Manoeuvring around inner suburban streets and coping with city traffic was a smooth and effortless affair, proving that in the real-world, which most Jazz owners will experience, the new car is “just fine”.
Inside there are retrimmed seats and a leather steering wheel, while cruise control is also standard on both VTi-S variants – the only model to get this licence-protecting ‘must have’ in these days of speed cameras saturated roads!
The new Jazz is longer (55mm) and wider (20mm) car, but no higher and delivers more space to the occupants of both rows, thanks to a 50mm longer wheelbase and a cabin width increase of 30mm.

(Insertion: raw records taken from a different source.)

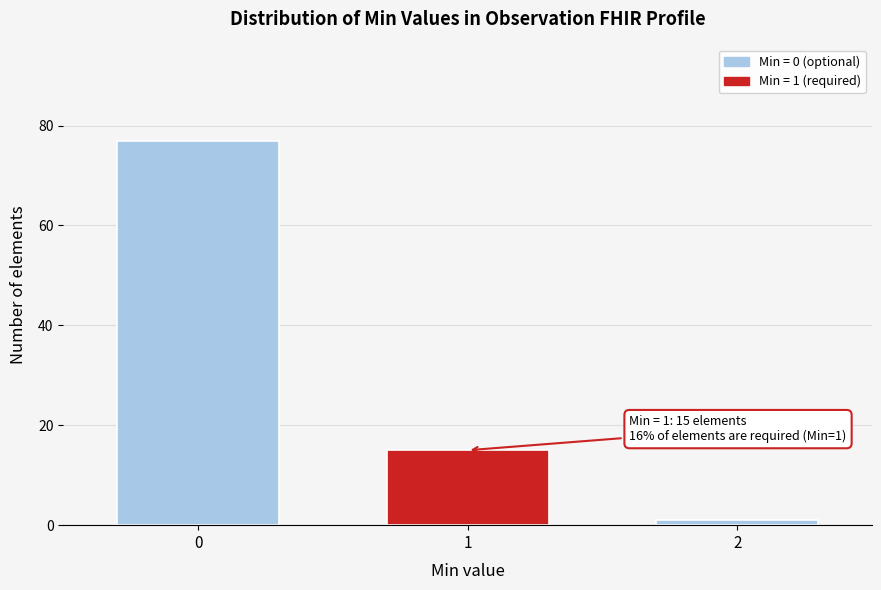

Reading right to left, extract all data points from this chart.

1	15	77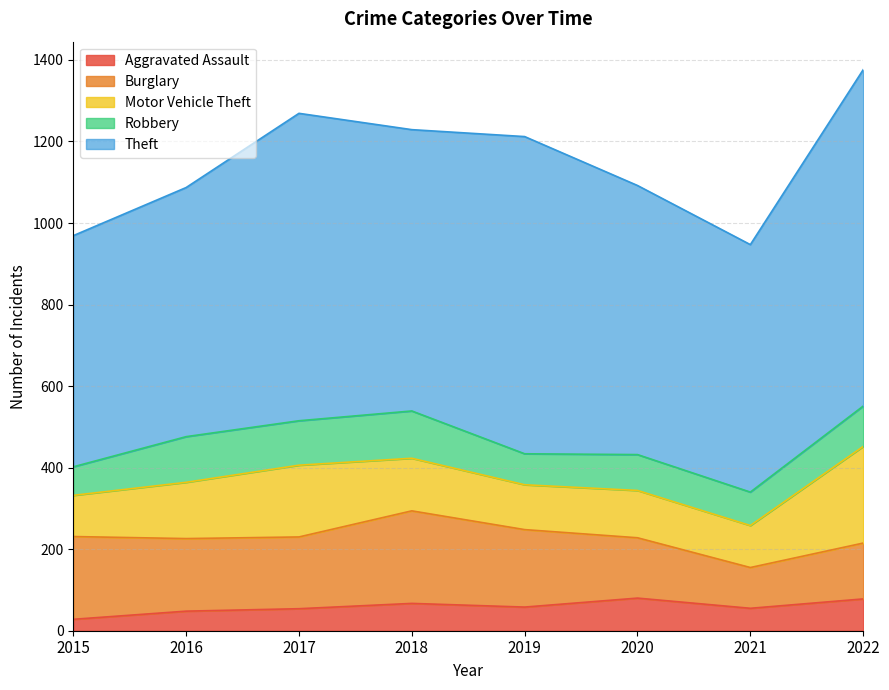

What is the minimum value for Aggravated Assault?

28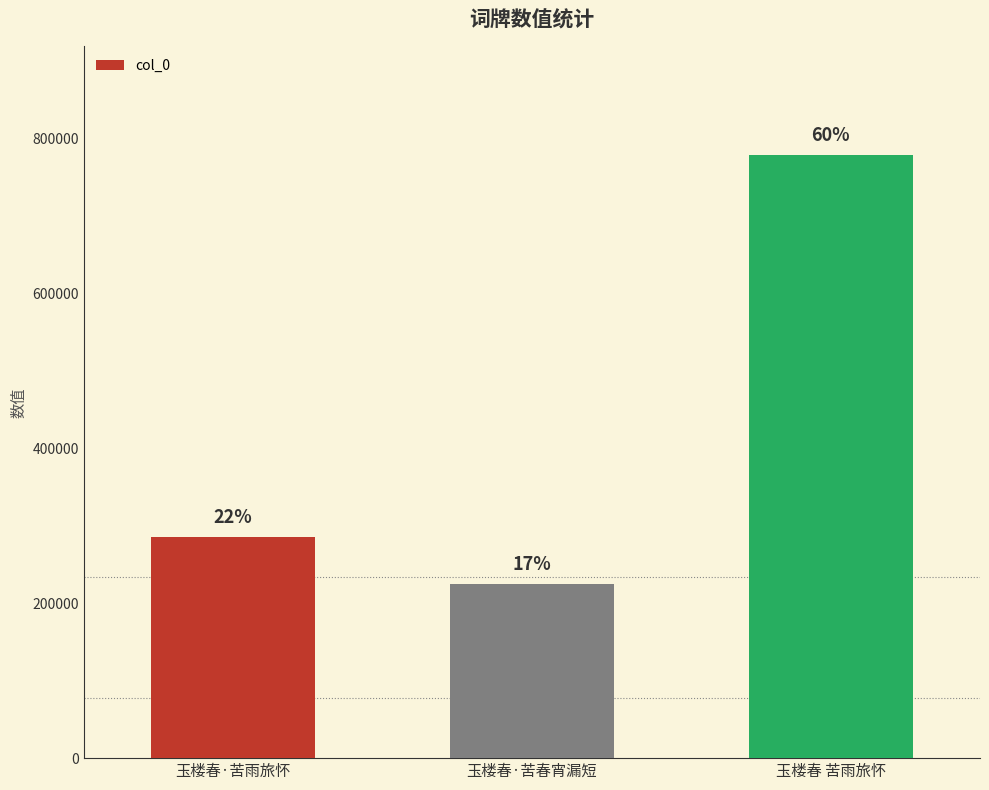

How many bars are there in total?

3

Honda claims rear knee room has been boosted 40mm and there is more foot-well space up front. The effective cabin width has been boosted to yield more than 40mm increase in shoulder room front and rear.

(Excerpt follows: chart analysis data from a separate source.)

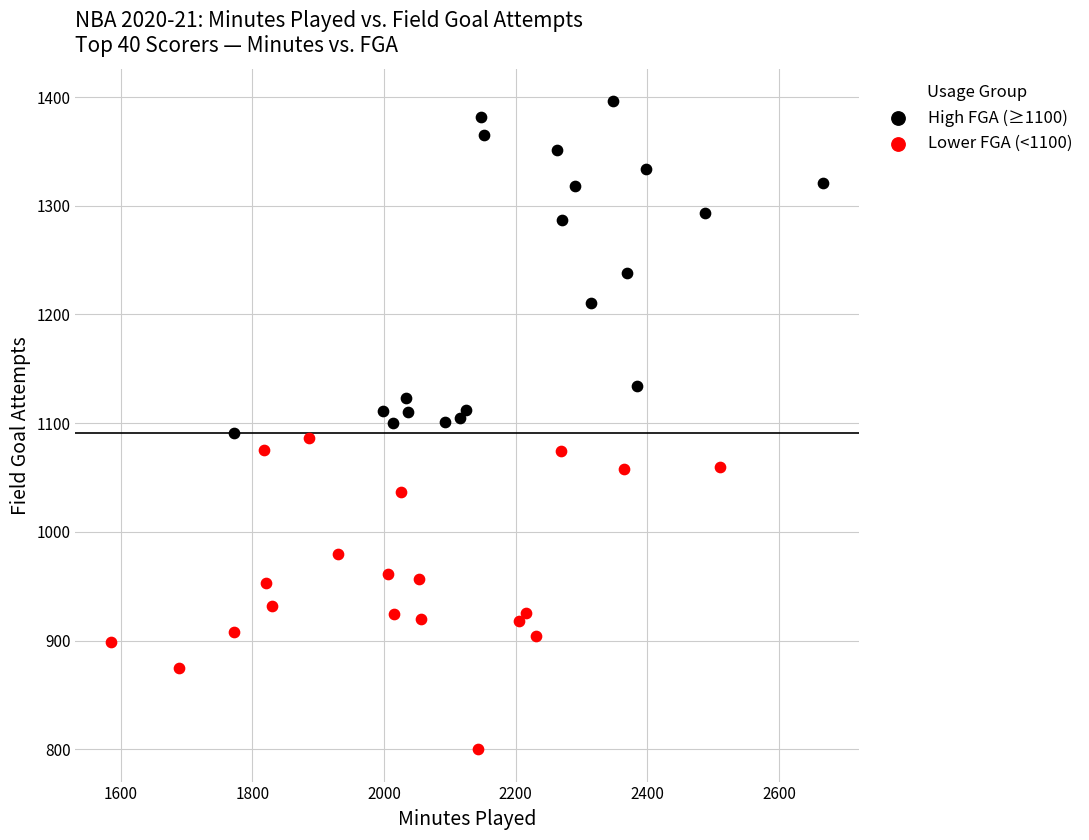

Which series reaches the minimum Y coordinate?

Lower FGA (<1100)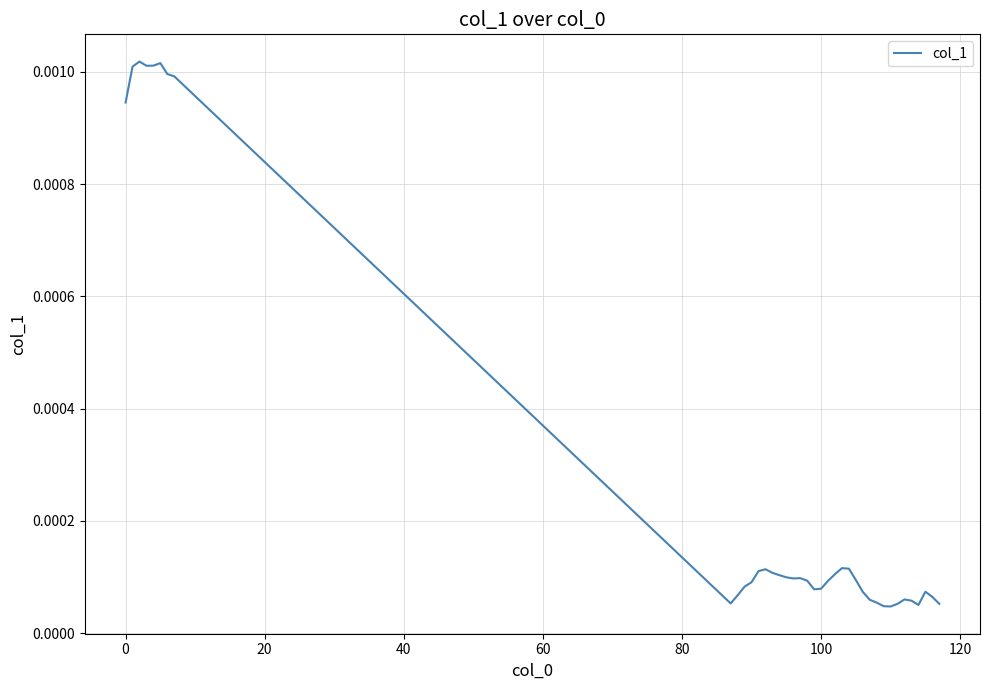

Is this an area chart (filled region under the line)?

No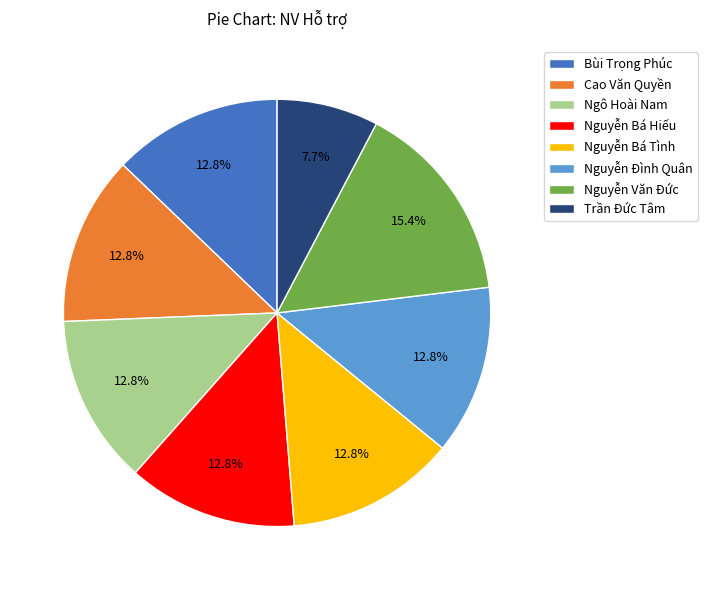

Which has a higher value, Trần Đức Tâm or Nguyễn Văn Đức?

Nguyễn Văn Đức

The front screen has been pushed forward 120mm and the quarter lights increased threefold in area. A-pillar’s that are 20mm thinner and revised external mirrors help increase visibility. Honda says rear sight lines, meantime, are improved by headrests that slide into the rear seatback.
The new Jazz is heavier, up to 50 kilograms in some models, but stiffer and stronger and Honda has confidently claimed that it will be five-star rated by EuroNCAP once it is tested.
The car cannot achieve a five-star rating from ANCAP until ESP is included in its specification.
Assistant chief engineer on the Jazz, Toshiyuki Harada, said that less than 10 percent of the old Jazz was carried over into the new car, which has better seats, four-wheel disc brakes, the previous model had drum brakes on the rear, and a myriad of other changes.
The Jazz is a major seller for Honda and Mr Smalley is predicting 12,000 a year will join our roads in the future.
Given the trend to smaller cars that we seem to have embraced with enthusiasm and the fact that while the Jazz retains its compact external dimensions while somehow enlarging the interior space there’s every reason to believe he will be more than right.